17949106. MACHINE LEARNING BASED FIRMWARE VERSION RECOMMENDER simplified abstract (HEWLETT PACKARD ENTERPRISE DEVELOPMENT LP)
Contents
- 1 MACHINE LEARNING BASED FIRMWARE VERSION RECOMMENDER
- 1.1 Organization Name
- 1.2 Inventor(s)
- 1.3 MACHINE LEARNING BASED FIRMWARE VERSION RECOMMENDER - A simplified explanation of the abstract
- 1.4 Simplified Explanation
- 1.5 Potential Applications
- 1.6 Problems Solved
- 1.7 Benefits
- 1.8 Potential Commercial Applications
- 1.9 Possible Prior Art
- 1.10 How does the machine learning model handle outliers in the historical customer firmware update data?
- 1.11 What measures are in place to ensure the security and privacy of customer firmware update data?
- 1.12 Original Abstract Submitted
MACHINE LEARNING BASED FIRMWARE VERSION RECOMMENDER
Organization Name
HEWLETT PACKARD ENTERPRISE DEVELOPMENT LP
Inventor(s)
SARGAM Jain of Houston TX (US)
CHARLES Hogg of Santa Clara CA (US)
DAVID Fehling, Jr. of Houston TX (US)
BERND Bandemer of Santa Clara CA (US)
JOSE Tellado of Santa Clara CA (US)
MACHINE LEARNING BASED FIRMWARE VERSION RECOMMENDER - A simplified explanation of the abstract
This abstract first appeared for US patent application 17949106 titled 'MACHINE LEARNING BASED FIRMWARE VERSION RECOMMENDER
Simplified Explanation
The presently disclosed technology provides automated firmware recommendation systems that utilize machine learning to make tailored firmware recommendations for individual network device clusters based on historical customer firmware update data.

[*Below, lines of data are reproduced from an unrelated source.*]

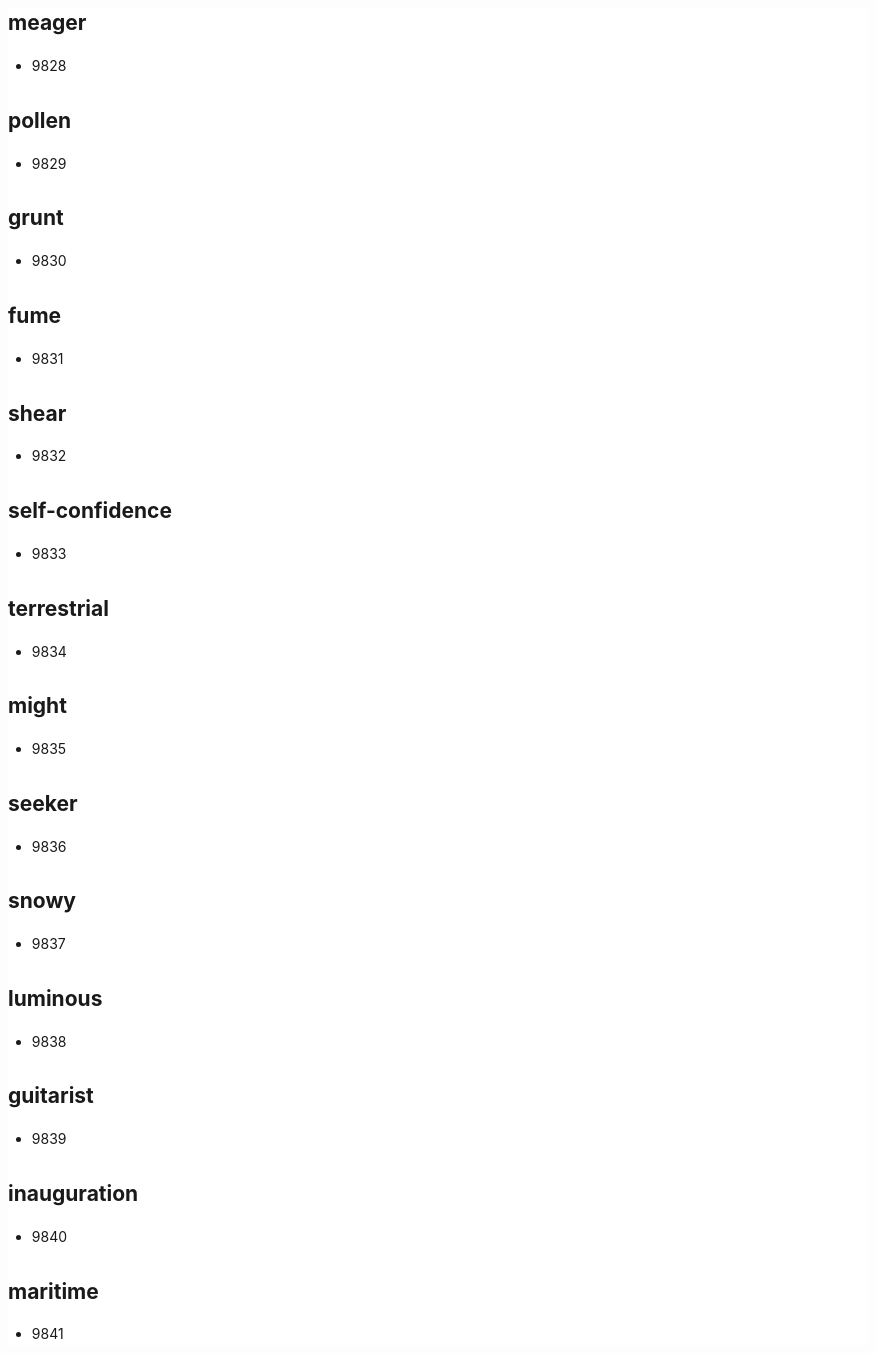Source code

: ## meager
* 9828

## pollen
* 9829

## grunt
* 9830

## fume
* 9831

## shear
* 9832

## self-confidence
* 9833

## terrestrial
* 9834

## might
* 9835

## seeker
* 9836

## snowy
* 9837

## luminous
* 9838

## guitarist
* 9839

## inauguration
* 9840

## maritime
* 9841

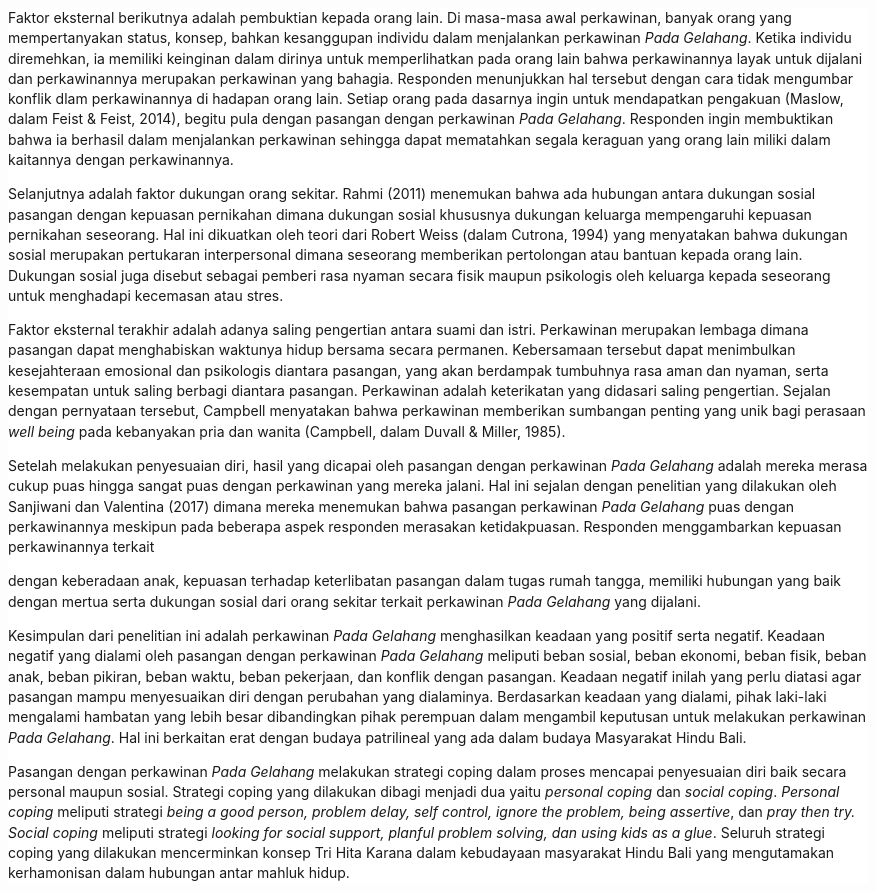 <p><span class="font6">Faktor eksternal berikutnya adalah pembuktian kepada orang lain. Di masa-masa awal perkawinan, banyak orang yang mempertanyakan status, konsep, bahkan kesanggupan individu dalam menjalankan perkawinan </span><span class="font6" style="font-style:italic;">Pada Gelahang</span><span class="font6">. Ketika individu diremehkan, ia memiliki keinginan dalam dirinya untuk memperlihatkan pada orang lain bahwa perkawinannya layak untuk dijalani dan perkawinannya merupakan perkawinan yang bahagia. Responden menunjukkan hal tersebut dengan cara tidak mengumbar konflik dlam perkawinannya di hadapan orang lain. Setiap orang pada dasarnya ingin untuk mendapatkan pengakuan (Maslow, dalam Feist &amp;&nbsp;Feist, 2014), begitu pula dengan pasangan dengan perkawinan </span><span class="font6" style="font-style:italic;">Pada Gelahang</span><span class="font6">. Responden ingin membuktikan bahwa ia berhasil dalam menjalankan perkawinan sehingga dapat mematahkan segala keraguan yang orang lain miliki dalam kaitannya dengan perkawinannya.</span></p>
<p><span class="font6">Selanjutnya adalah faktor dukungan orang sekitar. Rahmi (2011) menemukan bahwa ada hubungan antara dukungan sosial pasangan dengan kepuasan pernikahan dimana dukungan sosial khususnya dukungan keluarga mempengaruhi kepuasan pernikahan seseorang. Hal ini dikuatkan oleh teori dari Robert Weiss (dalam Cutrona, 1994) yang menyatakan bahwa dukungan sosial merupakan pertukaran interpersonal dimana seseorang memberikan pertolongan atau bantuan kepada orang lain. Dukungan sosial juga disebut sebagai pemberi rasa nyaman secara fisik maupun psikologis oleh keluarga kepada seseorang untuk menghadapi kecemasan atau stres.</span></p>
<p><span class="font6">Faktor eksternal terakhir adalah adanya saling pengertian antara suami dan istri. Perkawinan merupakan lembaga dimana pasangan dapat menghabiskan waktunya hidup bersama secara permanen. Kebersamaan tersebut dapat menimbulkan kesejahteraan emosional dan psikologis diantara pasangan, yang akan berdampak tumbuhnya rasa aman dan nyaman, serta kesempatan untuk saling berbagi diantara pasangan. Perkawinan adalah keterikatan yang didasari saling pengertian. Sejalan dengan pernyataan tersebut, Campbell menyatakan bahwa perkawinan memberikan sumbangan penting yang unik bagi perasaan </span><span class="font6" style="font-style:italic;">well being</span><span class="font6"> pada kebanyakan pria dan wanita (Campbell, dalam Duvall &amp;&nbsp;Miller, 1985).</span></p>
<p><span class="font6">Setelah melakukan penyesuaian diri, hasil yang dicapai oleh pasangan dengan perkawinan </span><span class="font6" style="font-style:italic;">Pada Gelahang</span><span class="font6"> adalah mereka merasa cukup puas hingga sangat puas dengan perkawinan yang mereka jalani. Hal ini sejalan dengan penelitian yang dilakukan oleh Sanjiwani dan Valentina (2017) dimana mereka menemukan bahwa pasangan perkawinan </span><span class="font6" style="font-style:italic;">Pada Gelahang</span><span class="font6"> puas dengan perkawinannya meskipun pada beberapa aspek responden merasakan ketidakpuasan. Responden menggambarkan kepuasan perkawinannya terkait</span></p>
<p><span class="font6">dengan keberadaan anak, kepuasan terhadap keterlibatan pasangan dalam tugas rumah tangga, memiliki hubungan yang baik dengan mertua serta dukungan sosial dari orang sekitar terkait perkawinan </span><span class="font6" style="font-style:italic;">Pada Gelahang</span><span class="font6"> yang dijalani.</span></p>
<p><span class="font6">Kesimpulan dari penelitian ini adalah perkawinan </span><span class="font6" style="font-style:italic;">Pada Gelahang</span><span class="font6"> menghasilkan keadaan yang positif serta negatif. Keadaan negatif yang dialami oleh pasangan dengan perkawinan </span><span class="font6" style="font-style:italic;">Pada Gelahang</span><span class="font6"> meliputi beban sosial, beban ekonomi, beban fisik, beban anak, beban pikiran, beban waktu, beban pekerjaan, dan konflik dengan pasangan. Keadaan negatif inilah yang perlu diatasi agar pasangan mampu menyesuaikan diri dengan perubahan yang dialaminya. Berdasarkan keadaan yang dialami, pihak laki-laki mengalami hambatan yang lebih besar dibandingkan pihak perempuan dalam mengambil keputusan untuk melakukan perkawinan </span><span class="font6" style="font-style:italic;">Pada Gelahang</span><span class="font6">. Hal ini berkaitan erat dengan budaya patrilineal yang ada dalam budaya Masyarakat Hindu Bali.</span></p>
<p><span class="font6">Pasangan dengan perkawinan </span><span class="font6" style="font-style:italic;">Pada Gelahang</span><span class="font6"> melakukan strategi coping dalam proses mencapai penyesuaian diri baik secara personal maupun sosial. Strategi coping yang dilakukan dibagi menjadi dua yaitu </span><span class="font6" style="font-style:italic;">personal coping</span><span class="font6"> dan </span><span class="font6" style="font-style:italic;">social coping</span><span class="font6">. </span><span class="font6" style="font-style:italic;">Personal coping</span><span class="font6"> meliputi strategi </span><span class="font6" style="font-style:italic;">being a good person, problem delay, self control, ignore the problem, being assertive</span><span class="font6">, dan </span><span class="font6" style="font-style:italic;">pray then try. Social coping</span><span class="font6"> meliputi strategi </span><span class="font6" style="font-style:italic;">looking for social support, planful problem solving, dan using kids as a glue</span><span class="font6">. Seluruh strategi coping yang dilakukan mencerminkan konsep Tri Hita Karana dalam kebudayaan masyarakat Hindu Bali yang mengutamakan kerhamonisan dalam hubungan antar mahluk hidup.</span></p>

- Machine learning model trained on historical customer firmware update data
- Dynamic training on a weekly basis
- Predict/recommend optimal firmware version based on firmware-related features and customer preferences
- Highly tailored firmware recommendations for individual network device clusters
Potential Applications
The technology can be applied in the telecommunications industry to improve firmware update processes for network devices.
Problems Solved
This technology solves the problem of manual firmware recommendations, which can be time-consuming and less accurate compared to automated machine learning-based recommendations.
Benefits
The benefits of this technology include increased efficiency in firmware update processes, improved customer satisfaction through tailored recommendations, and potentially higher network device performance.
Potential Commercial Applications
A potential commercial application of this technology is in the provision of firmware update services for telecommunications companies, where accurate and timely recommendations are crucial for network performance.
Possible Prior Art
One possible prior art for this technology could be automated software update recommendation systems in other industries, such as computer software or mobile applications.
Unanswered Questions
How does the machine learning model handle outliers in the historical customer firmware update data?
The article does not mention how the machine learning model deals with outliers in the data that may skew the predictions or recommendations.
What measures are in place to ensure the security and privacy of customer firmware update data?
The article does not address the security and privacy concerns related to handling sensitive customer data for training the machine learning model.
Original Abstract Submitted
Examples of the presently disclosed technology provide automated firmware recommendation systems that inject the intelligence of machine learning into the firmware recommendation process. To accomplish this, examples train a machine learning model on troves of historical customer firmware update data on a dynamic basis (e.g., examples may train the machine learning model on weekly basis to predict accepted firmware updates made by a vendor's customers across the most recent 6 months). From this dynamic training, the machine learning model can learn to predict/recommend an optimal firmware version for a customer/network device cluster based on firmware-related features, recent customer preferences, and other customer-specific factors. Once trained, examples can deploy the machine learning model to make highly tailored firmware recommendations for individual network device clusters of individual customers taking the above described factors into account.